- Work item
Copy nothing but the line with "8825 Series" and the lines that follow it to the end of the entries below, and keep the pictures out.

+++

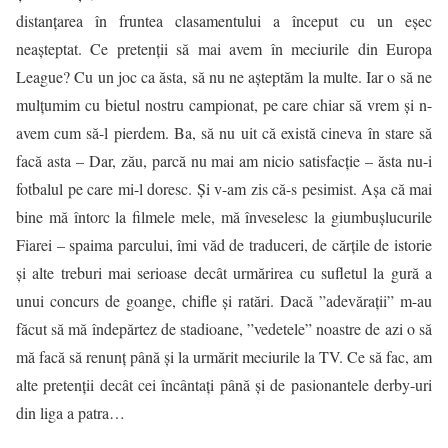
distanțarea în fruntea clasamentului a început cu un eșec
neașteptat. Ce pretenții să mai avem în meciurile din Europa
League? Cu un joc ca ăsta, să nu ne așteptăm la multe. Iar o să ne
mulțumim cu bietul nostru campionat, pe care chiar să vrem și n-
avem cum să-l pierdem. Ba, să nu uit că există cineva în stare să
facă asta – Dar, zău, parcă nu mai am nicio satisfacție – ăsta nu-i
fotbalul pe care mi-l doresc. Și v-am zis că-s pesimist. Așa că mai
bine mă întorc la filmele mele, mă înveselesc la giumbușlucurile
Fiarei – spaima parcului, îmi văd de traduceri, de cărțile de istorie
și alte treburi mai serioase decât urmărirea cu sufletul la gură a
unui concurs de goange, chifle și ratări. Dacă ”adevărații” m-au
făcut să mă îndepărtez de stadioane, ”vedetele” noastre de azi o să
mă facă să renunț până și la urmărit meciurile la TV. Ce să fac, am
alte pretenții decât cei încântați până și de pasionantele derby-uri
din liga a patra…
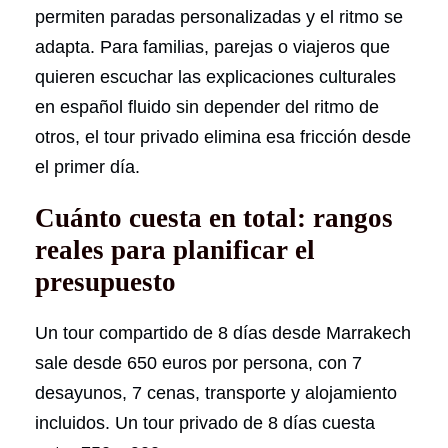
permiten paradas personalizadas y el ritmo se
adapta. Para familias, parejas o viajeros que
quieren escuchar las explicaciones culturales
en español fluido sin depender del ritmo de
otros, el tour privado elimina esa fricción desde
el primer día.
Cuánto cuesta en total: rangos
reales para planificar el
presupuesto
Un tour compartido de 8 días desde Marrakech
sale desde 650 euros por persona, con 7
desayunos, 7 cenas, transporte y alojamiento
incluidos. Un tour privado de 8 días cuesta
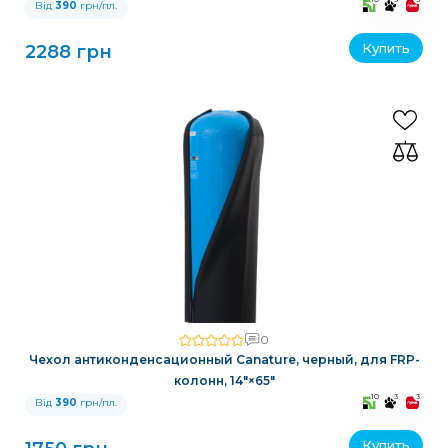
Від
390
грн/пл.
Купить
2288 грн
0
Чехол антиконденсационный Canature, черный, для FRP-
колонн, 14″×65″
10
3
3
Від
390
грн/пл.
Купить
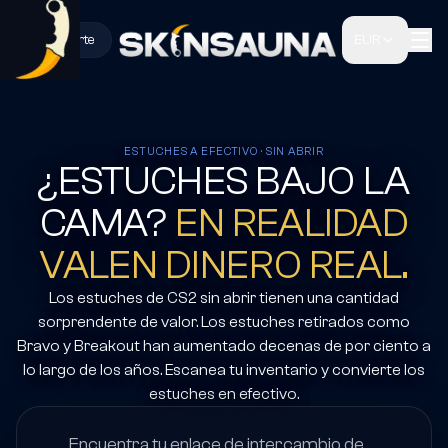
Soporte
EUR
ESTUCHES A EFECTIVO · SIN ABRIR
¿ESTUCHES BAJO LA
CAMA?
EN REALIDAD
VALEN DINERO REAL.
Los estuches de CS2 sin abrir tienen una cantidad
sorprendente de valor. Los estuches retirados como
Bravo y Breakout han aumentado decenas de por ciento a
lo largo de los años. Escanea tu inventario y convierte los
estuches en efectivo.
Encuentra tu enlace de intercambio de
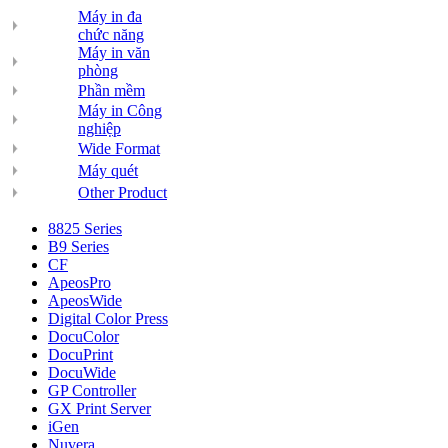
Máy in đa
chức năng
Máy in văn
phòng
Phần mềm
Máy in Công
nghiệp
Wide Format
Máy quét
Other Product
8825 Series
B9 Series
CF
ApeosPro
ApeosWide
Digital Color Press
DocuColor
DocuPrint
DocuWide
GP Controller
GX Print Server
iGen
Nuvera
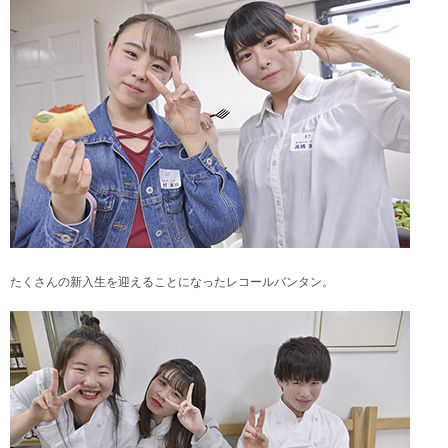
たくさんの新入生を迎えることになったレコールバンタン。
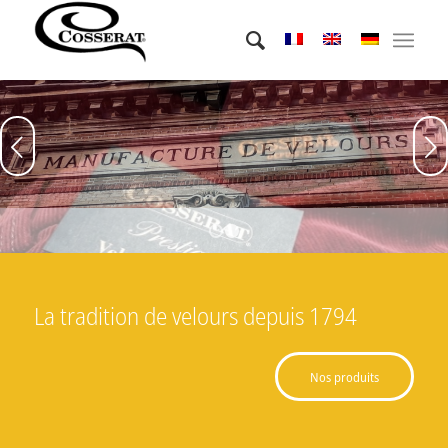
Suivant
1
2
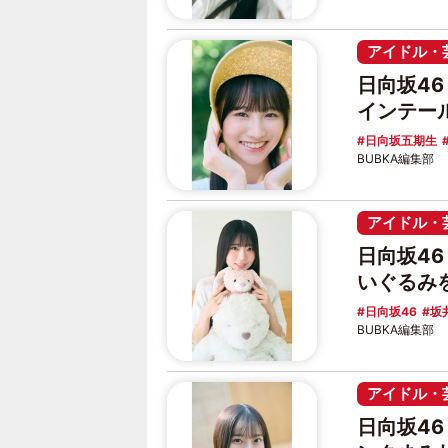
アイドル・
日向坂4
インテー
日向坂五期生
BUBKA編集部
アイドル・
日向坂4
いぐるみ
日向坂46
坂
BUBKA編集部
アイドル・
日向坂4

+++

- Exercise solution
8825 Series
B9 Series
CF
ApeosPro
ApeosWide
Digital Color Press
DocuColor
DocuPrint
DocuWide
GP Controller
GX Print Server
iGen
Nuvera
たくさんの新入生を迎えることになったレコールバンタン。
Suivant
1
2
アイドル・
日向坂4
インテー
日向坂五期生
BUBKA編集部
アイドル・
日向坂4
いぐるみ
日向坂46
坂
BUBKA編集部
アイドル・
日向坂4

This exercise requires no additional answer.